Bahrin telah melupakan cita-cita masa silamnya. Ia sekarang fukos dengan kerjaannya sebagai petani/pekebun, selain penghasilan triwulannya dari Sere Wangi (Panen tiga bulan sekali) ia juga rutin menanam bawang merah dan cabe keriting. Dan ia telah menetapkan cita-cita baru: bisa naik Haji semuda mungkin.
Nah, sekarang kita dapat berasumsi lebih baik mana (berdasarkan Materi) antara Bahrin yang dapat satu Ton cabe per tahun dengan harga 30 ribu per Kg dengan seorang sarjana kerja kantoran yang diberi upah kurang dari 3 juta perbulan?

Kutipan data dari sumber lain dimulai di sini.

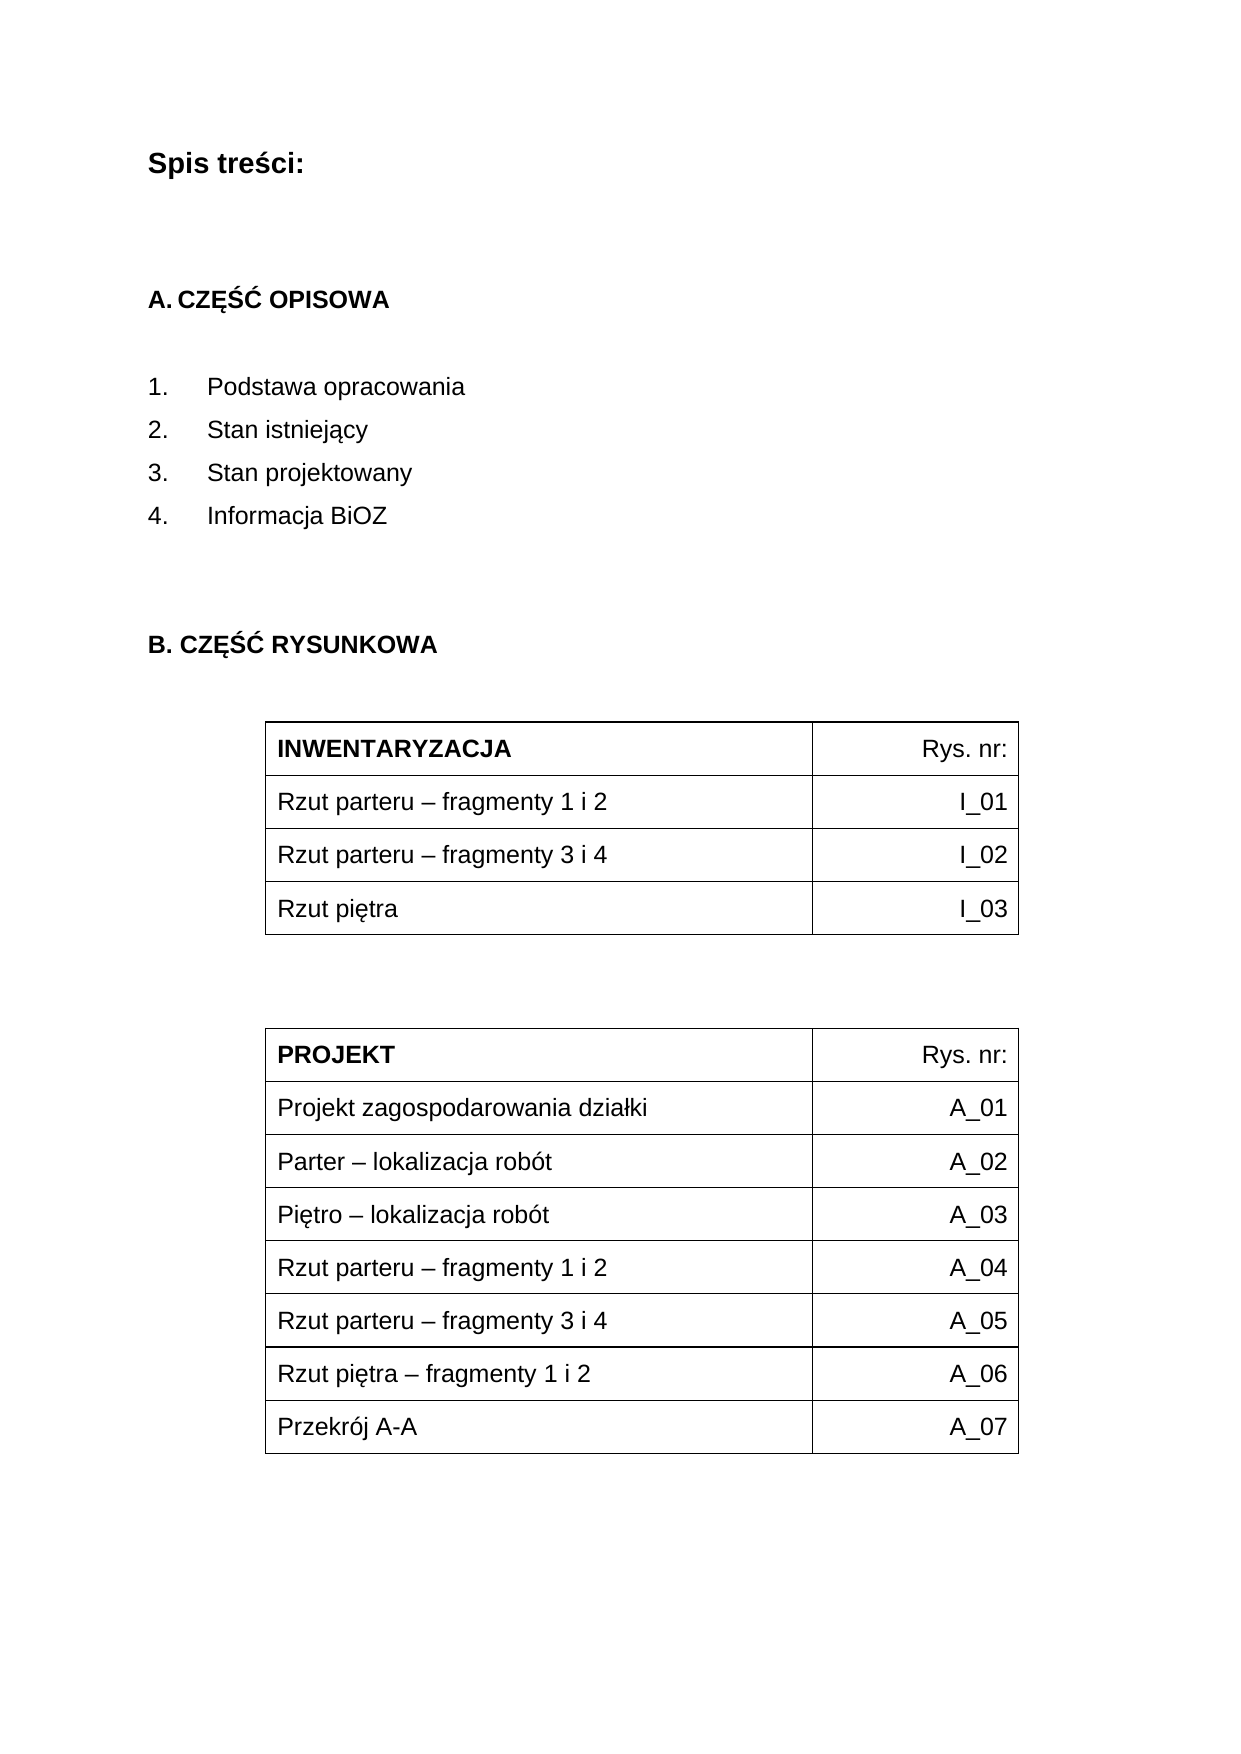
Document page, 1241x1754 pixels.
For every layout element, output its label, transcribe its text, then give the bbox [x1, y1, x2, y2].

Nyatanya, terkadang PNS yang masih di seputaran Golongan III memandang ‘iri’ pada Petani yang panen cabe atau bawang merah dengan luas satu atau dua Mulsa. Apalagi yang menanam lebih dari lima Mulsa. Bayangkan?
Akhirnya tulisan ini tidak hendak (ingin) mendiskreditkan pendidikan. Pada dasarnya saya juga mengakui Negara kita perlu pendidikan yang lebih baik. Sebab saya juga khawatir dengan apa yang dikhawatirkan Almarhum KH. Zainuddin MZ terhadap negara kita “Sperti Rumah Sakit....dengan fasilitas yang mewah, namun isinya orang sakit.”Begitu kira-kira apa yang pernah saya simak dalam salah satu ceramah Beliau.

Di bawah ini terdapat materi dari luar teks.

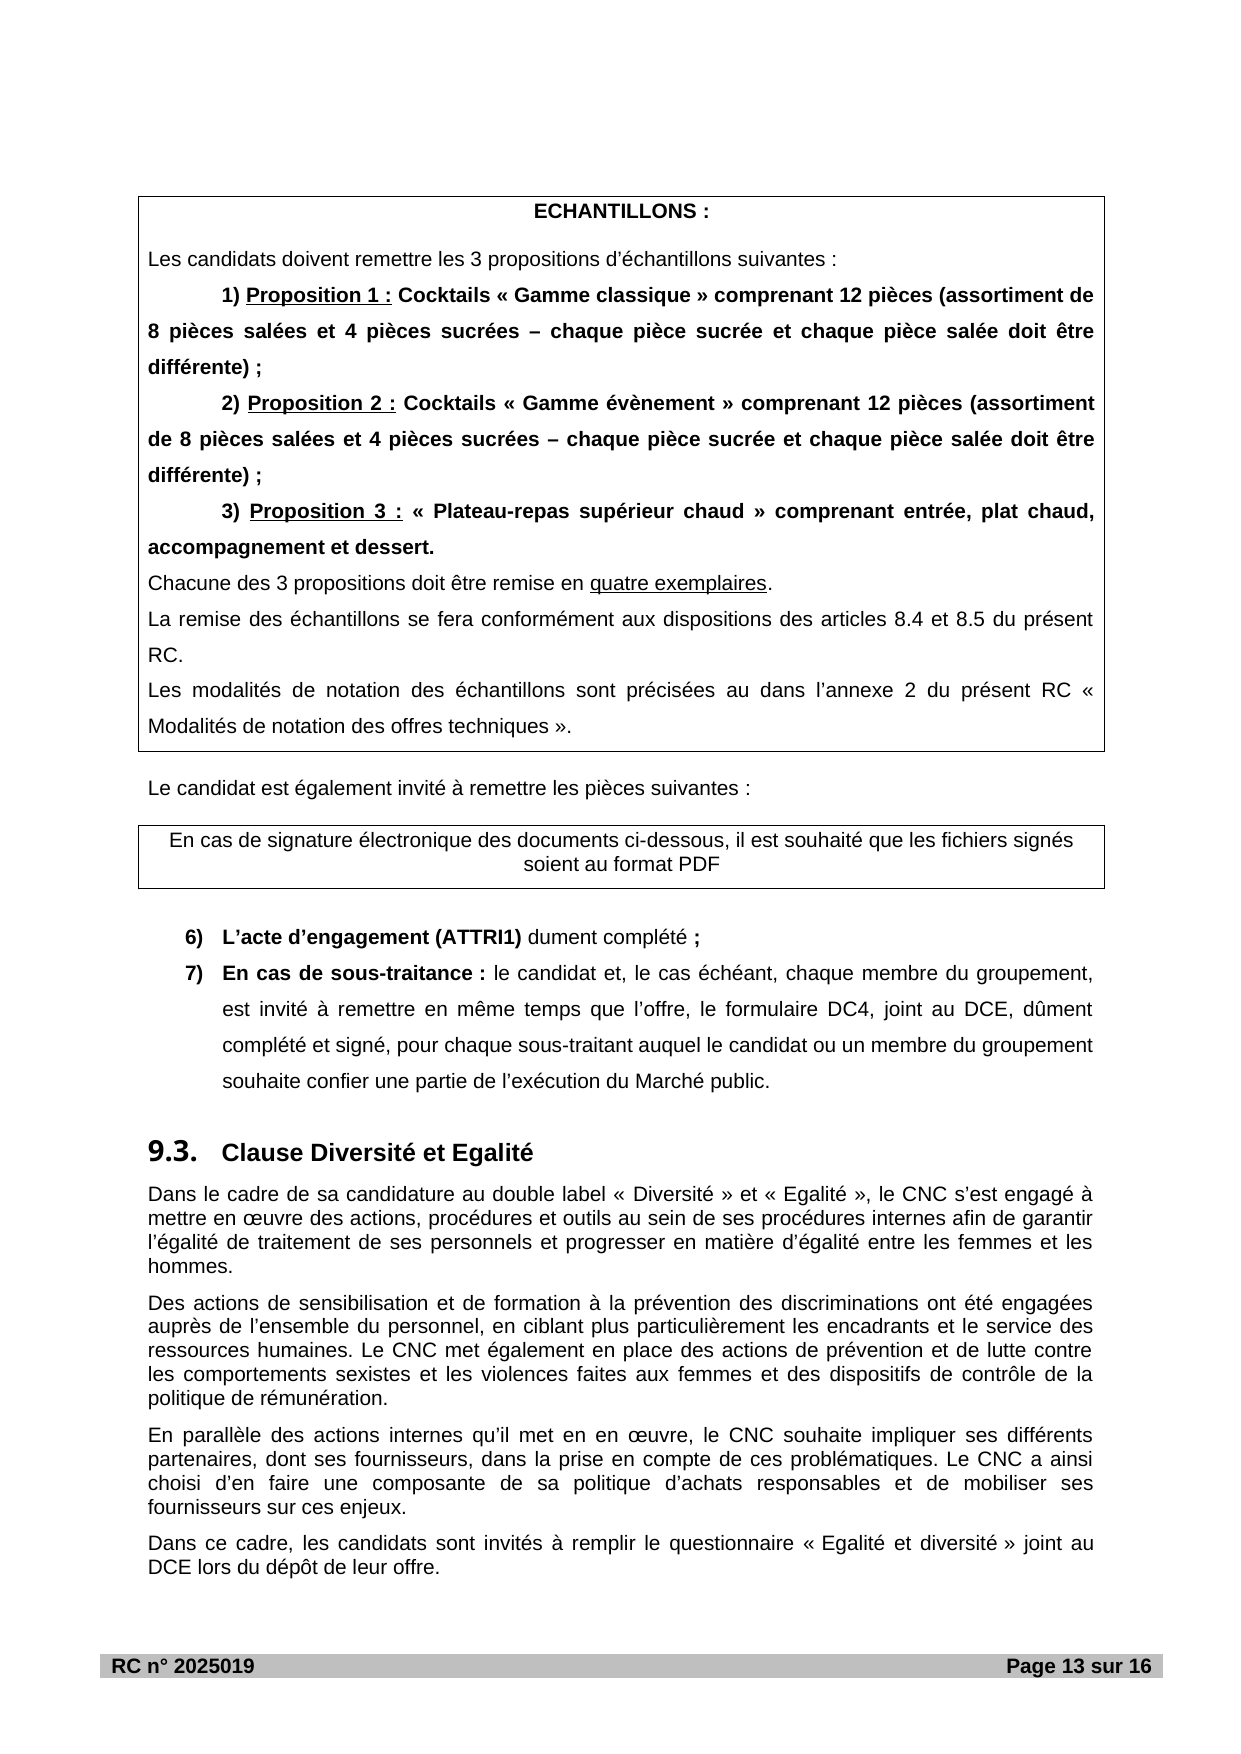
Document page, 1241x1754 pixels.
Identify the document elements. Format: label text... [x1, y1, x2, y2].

Namun, ya apa salahnya sembari menunggu lowongan kerja yang sesuai fashion atau pendidikan bekerja dulu walau tidak bergengsi. Demi menambah pengalaman dan barangkali uang jajan. Ini malah ‘saya’ yang sudah Sarjana Manajemen kok ya kalem aja jadi manusia kamar—itu kamar sudah bosan ditongkrongi terus! Malu dong sama Bahrin, tukang tambal ban di pertigaan Kampung yang sama sekali tidak sekolah, dan anak-anak lain yang tidak berpendidikan sebejeger ‘saya’ tapi berusaha dan berkarya nyata. Anehnya para orang tua juga diam saja melihat kelakuan anaknya.